**Required action:** Collect all lines from the records below that include the word "pixels".

**Source material:**
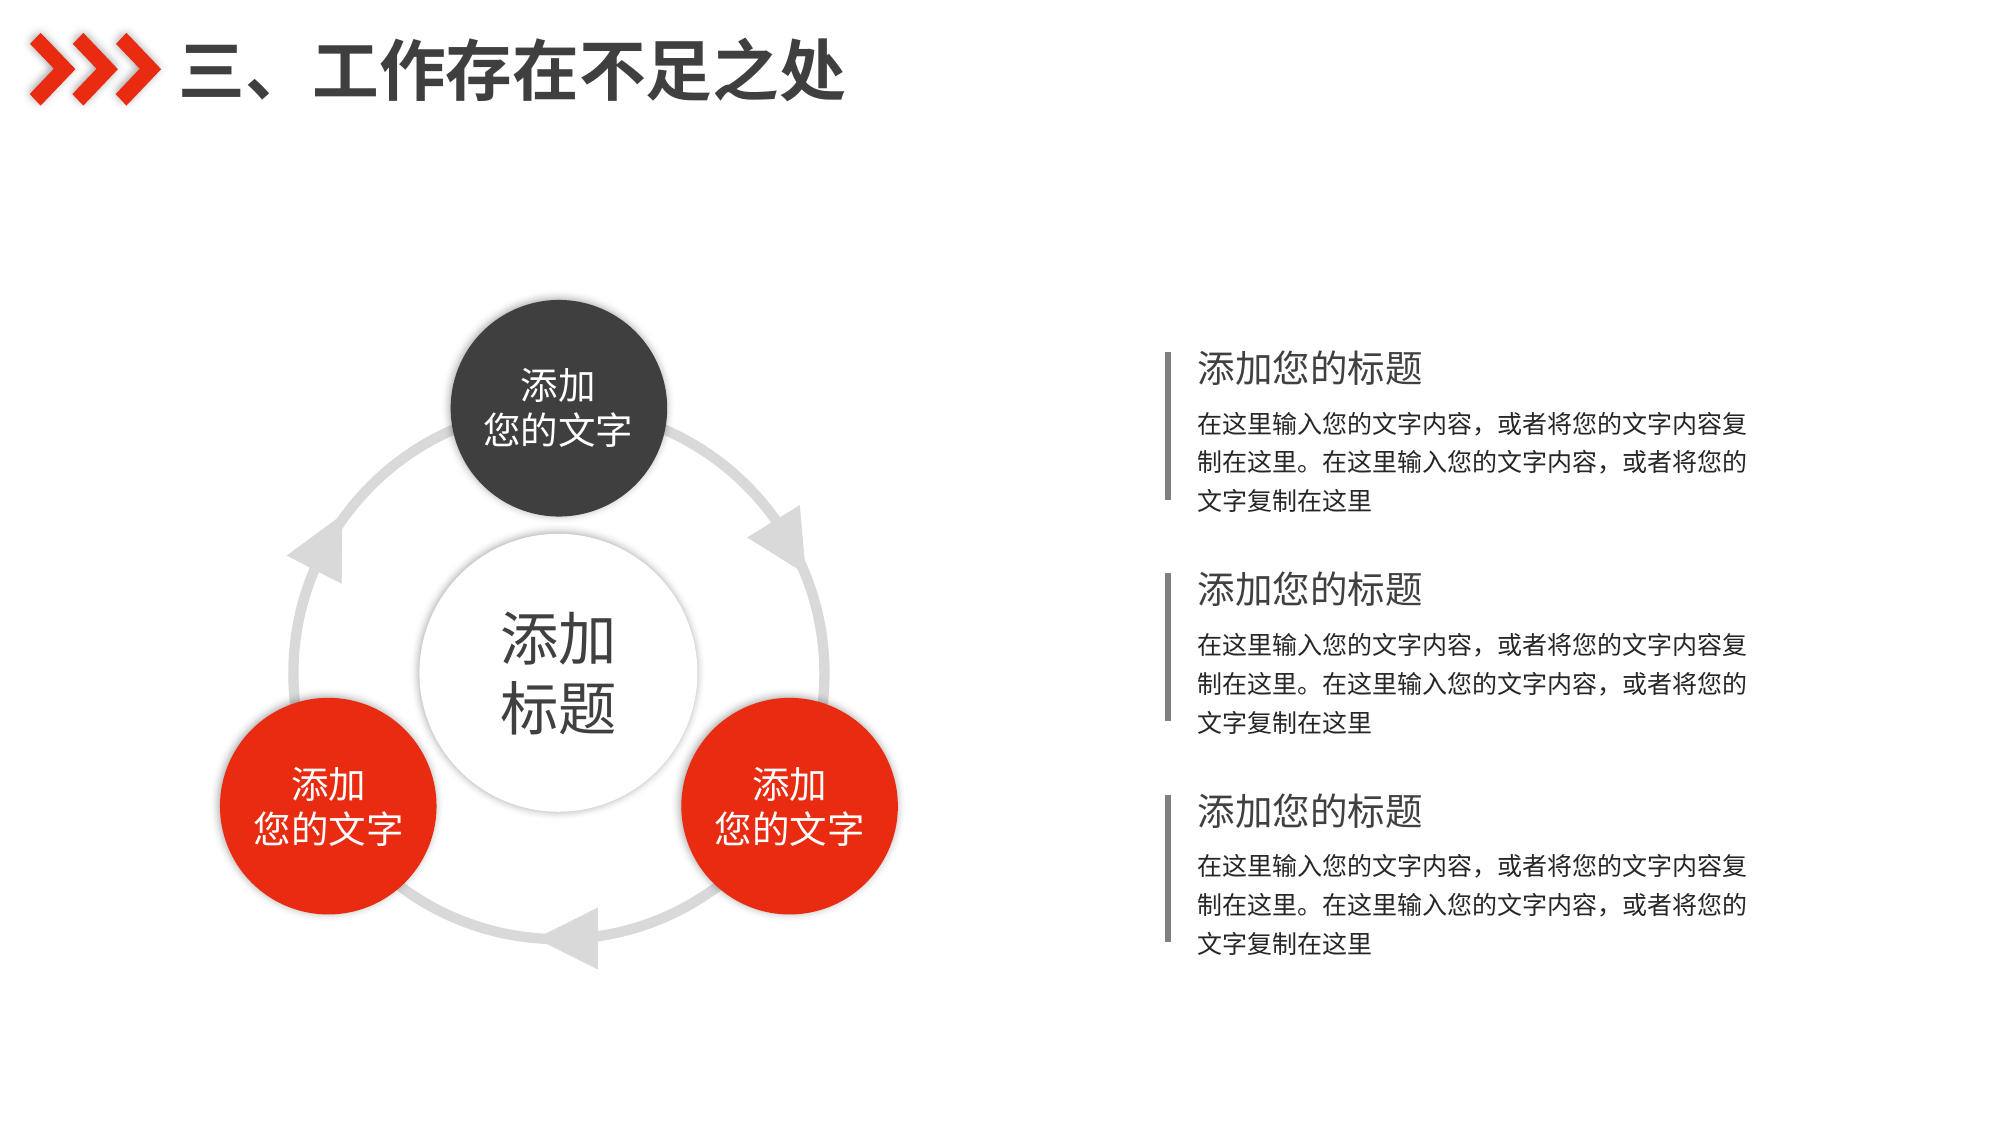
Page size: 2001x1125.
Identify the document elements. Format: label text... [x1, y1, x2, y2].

==

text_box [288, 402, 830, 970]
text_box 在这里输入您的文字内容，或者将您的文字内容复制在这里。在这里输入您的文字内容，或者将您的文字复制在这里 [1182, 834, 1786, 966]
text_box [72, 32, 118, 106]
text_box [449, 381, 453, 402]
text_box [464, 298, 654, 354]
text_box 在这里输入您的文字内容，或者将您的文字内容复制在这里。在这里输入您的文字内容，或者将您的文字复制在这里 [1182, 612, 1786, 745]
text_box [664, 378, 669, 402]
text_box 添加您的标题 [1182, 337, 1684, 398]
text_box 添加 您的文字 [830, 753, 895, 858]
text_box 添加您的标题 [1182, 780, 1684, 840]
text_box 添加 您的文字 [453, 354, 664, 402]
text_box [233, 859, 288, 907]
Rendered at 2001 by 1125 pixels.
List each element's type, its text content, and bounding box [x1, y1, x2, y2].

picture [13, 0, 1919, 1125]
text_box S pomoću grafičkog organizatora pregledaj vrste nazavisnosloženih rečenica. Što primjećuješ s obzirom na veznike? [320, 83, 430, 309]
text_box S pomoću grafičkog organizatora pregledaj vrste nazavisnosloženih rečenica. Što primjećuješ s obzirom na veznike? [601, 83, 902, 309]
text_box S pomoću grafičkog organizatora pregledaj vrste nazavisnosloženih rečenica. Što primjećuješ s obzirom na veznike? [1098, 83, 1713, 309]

==

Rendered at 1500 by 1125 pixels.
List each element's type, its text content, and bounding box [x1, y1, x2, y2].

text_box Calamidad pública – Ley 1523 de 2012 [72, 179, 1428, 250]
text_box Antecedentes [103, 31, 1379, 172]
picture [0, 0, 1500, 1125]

**Result of the task:**
Rendered at 2001 by 1125 pixels.
Rendered at 1500 by 1125 pixels.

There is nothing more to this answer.